Email encryption is a way of protecting electronic communications. It is like sending a message in code. Only someone who knows the code can read what is written in the email. This allows private information to be sent via email without fear that an unintended person will read it.
Email has become a common way of communicating. People use it for everything from keeping in touch with friends to making business deals. Email encryption allows those conversations to be kept private.
Sending an unencrypted email is like posting a message to someone on the office bulletin board. The intended recipient can see it, but so can everyone else in the office who looks at the board. When email encryption is used to protect a message, it is as though the message was put it in an envelope and placed in someone’s mailbox. An unintended person still might read it, but it would be more difficult for that person to access.
One of the most common forms of email encryption is public key cryptography. This system uses two keys, a public key and a private key. The sender is the only one who has the private key. The sender can give the public key to anyone he or she might email. A public key can even be openly released so that anyone, even complete strangers, can use it to email the person whose key it is.

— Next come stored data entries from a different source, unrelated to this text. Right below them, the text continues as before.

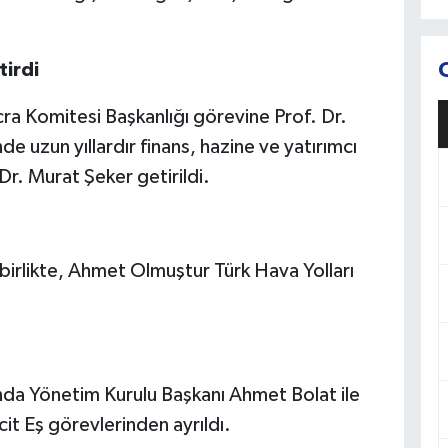
tirdi
ra Komitesi Başkanlığı görevine Prof. Dr.
e uzun yıllardır finans, hazine ve yatırımcı
 Dr. Murat Şeker getirildi.
a birlikte, Ahmet Olmuştur Türk Hava Yolları
ında Yönetim Kurulu Başkanı Ahmet Bolat ile
cit Eş görevlerinden ayrıldı.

When someone wants to send that person an email message, he or she can encrypt it using the public key. That way, it can be decrypted using the private key. Anyone who didn't have the key would see the email as a meaningless string of numbers. The public key encryption system gives full security coverage only when both parties in the conversation are using it.
A common version of this kind of email encryption is called Pretty Good Privacy (PGP). It is used by many email service providers. The system was created by Phil Zimmerman in 1991.
When you send an email using PGP, the email is first compressed. The system then creates a one-time-use secret key called a session key. This key is used to encrypt the email. The session key is then encrypted using the recipient’s public key. When the recipient gets the email, his or her copy of PGP decrypts the session key then uses it to decrypt the email.